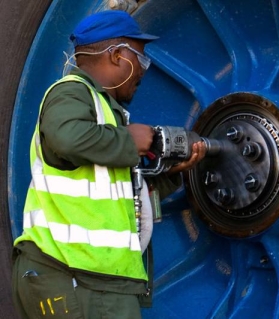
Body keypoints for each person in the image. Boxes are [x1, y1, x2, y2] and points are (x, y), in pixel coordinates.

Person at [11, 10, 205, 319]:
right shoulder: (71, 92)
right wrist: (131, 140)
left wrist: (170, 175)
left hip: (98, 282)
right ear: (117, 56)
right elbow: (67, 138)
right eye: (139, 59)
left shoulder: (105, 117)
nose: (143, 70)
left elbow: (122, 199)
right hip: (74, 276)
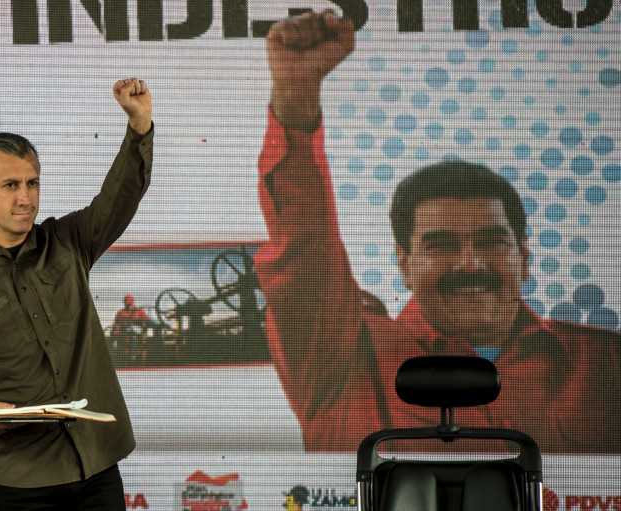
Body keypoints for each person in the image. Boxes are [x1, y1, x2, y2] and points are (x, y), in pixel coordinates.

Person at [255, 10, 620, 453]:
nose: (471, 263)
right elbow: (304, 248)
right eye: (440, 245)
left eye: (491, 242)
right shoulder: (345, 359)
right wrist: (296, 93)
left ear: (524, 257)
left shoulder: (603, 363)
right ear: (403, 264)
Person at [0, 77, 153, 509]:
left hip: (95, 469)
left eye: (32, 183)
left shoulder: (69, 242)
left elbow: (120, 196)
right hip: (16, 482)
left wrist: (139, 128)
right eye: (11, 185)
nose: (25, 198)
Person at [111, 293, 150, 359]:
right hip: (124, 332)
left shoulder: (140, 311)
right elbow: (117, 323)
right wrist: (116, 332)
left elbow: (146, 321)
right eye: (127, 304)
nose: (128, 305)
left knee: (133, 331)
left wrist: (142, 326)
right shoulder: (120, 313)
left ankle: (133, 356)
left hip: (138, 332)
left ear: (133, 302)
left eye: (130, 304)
* * *
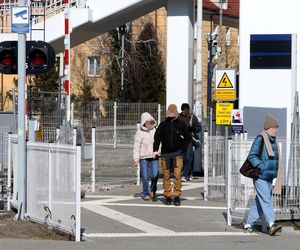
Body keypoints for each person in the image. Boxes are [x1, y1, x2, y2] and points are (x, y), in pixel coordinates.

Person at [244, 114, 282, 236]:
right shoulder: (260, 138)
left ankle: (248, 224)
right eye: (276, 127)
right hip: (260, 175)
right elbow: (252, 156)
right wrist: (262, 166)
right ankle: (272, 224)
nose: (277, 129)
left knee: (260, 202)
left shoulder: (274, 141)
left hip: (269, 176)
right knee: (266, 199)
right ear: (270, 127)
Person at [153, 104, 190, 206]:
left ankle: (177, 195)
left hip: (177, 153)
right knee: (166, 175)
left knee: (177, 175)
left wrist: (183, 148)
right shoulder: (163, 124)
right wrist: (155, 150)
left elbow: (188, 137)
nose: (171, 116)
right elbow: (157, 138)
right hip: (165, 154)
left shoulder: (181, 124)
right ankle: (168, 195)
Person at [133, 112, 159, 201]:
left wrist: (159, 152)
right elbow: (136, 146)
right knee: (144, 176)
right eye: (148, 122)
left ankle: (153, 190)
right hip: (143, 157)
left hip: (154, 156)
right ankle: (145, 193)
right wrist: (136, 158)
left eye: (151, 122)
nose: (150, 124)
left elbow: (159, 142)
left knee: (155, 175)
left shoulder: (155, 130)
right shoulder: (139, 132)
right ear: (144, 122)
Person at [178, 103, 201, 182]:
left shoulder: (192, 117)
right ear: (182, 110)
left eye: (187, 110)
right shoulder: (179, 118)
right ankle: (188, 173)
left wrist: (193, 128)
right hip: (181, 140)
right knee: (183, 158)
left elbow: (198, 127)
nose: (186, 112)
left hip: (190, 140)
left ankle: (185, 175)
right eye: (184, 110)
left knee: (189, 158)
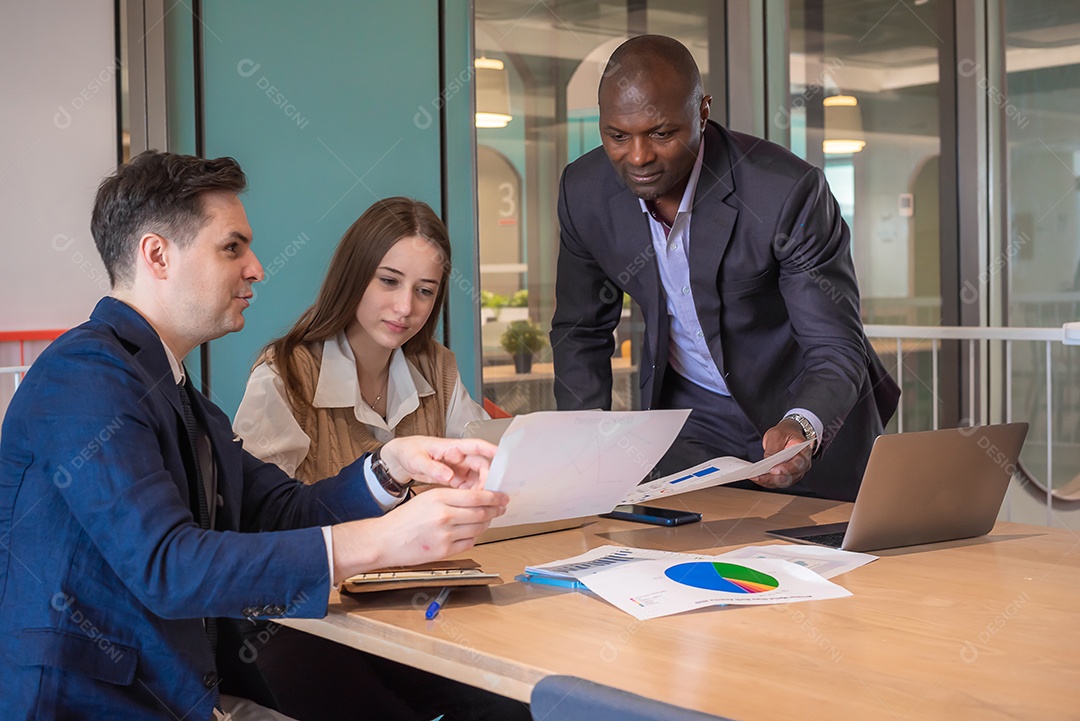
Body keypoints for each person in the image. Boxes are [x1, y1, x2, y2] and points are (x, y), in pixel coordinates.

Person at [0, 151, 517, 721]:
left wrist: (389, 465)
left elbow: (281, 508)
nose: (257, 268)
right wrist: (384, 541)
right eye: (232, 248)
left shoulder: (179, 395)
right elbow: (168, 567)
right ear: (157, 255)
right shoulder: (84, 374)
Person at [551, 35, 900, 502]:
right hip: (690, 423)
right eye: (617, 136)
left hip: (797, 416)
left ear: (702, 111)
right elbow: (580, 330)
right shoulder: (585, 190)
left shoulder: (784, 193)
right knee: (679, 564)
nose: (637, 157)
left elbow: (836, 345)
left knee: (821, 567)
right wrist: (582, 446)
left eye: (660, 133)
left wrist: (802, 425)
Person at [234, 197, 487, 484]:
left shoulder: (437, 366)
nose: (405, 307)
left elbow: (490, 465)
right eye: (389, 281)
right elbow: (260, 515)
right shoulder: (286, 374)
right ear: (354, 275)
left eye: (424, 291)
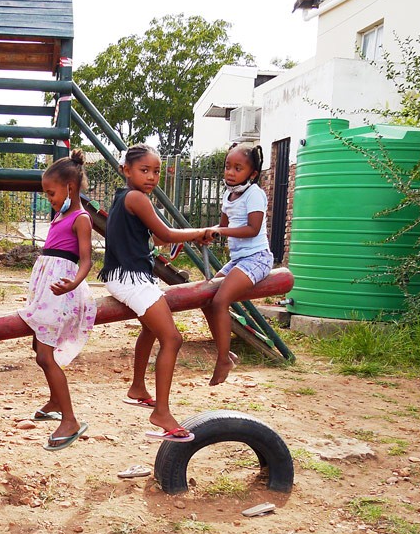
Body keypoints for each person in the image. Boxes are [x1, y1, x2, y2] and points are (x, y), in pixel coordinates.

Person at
* * *
**WORK INSTRUCTION**
Look above for the line containing "right ankle: (145, 193)" and the line containing "left knee: (189, 158)". Transcribe both, with the lines between them, exactly.

**ANSWER FOR THIS EXERCISE**
right ankle: (145, 193)
right wrist: (136, 158)
left eye: (151, 122)
nose: (150, 124)
left elbow: (159, 142)
left knee: (155, 175)
left shoulder: (155, 130)
right shoulder: (139, 132)
right ear: (144, 122)
Person at [178, 103, 201, 182]:
left shoulder: (192, 117)
right ear: (182, 110)
left eye: (187, 110)
right shoulder: (179, 118)
right ankle: (188, 173)
left wrist: (193, 128)
right hip: (181, 140)
right knee: (183, 158)
left elbow: (198, 127)
nose: (186, 112)
left hip: (190, 140)
left ankle: (185, 175)
right eye: (184, 110)
left knee: (189, 158)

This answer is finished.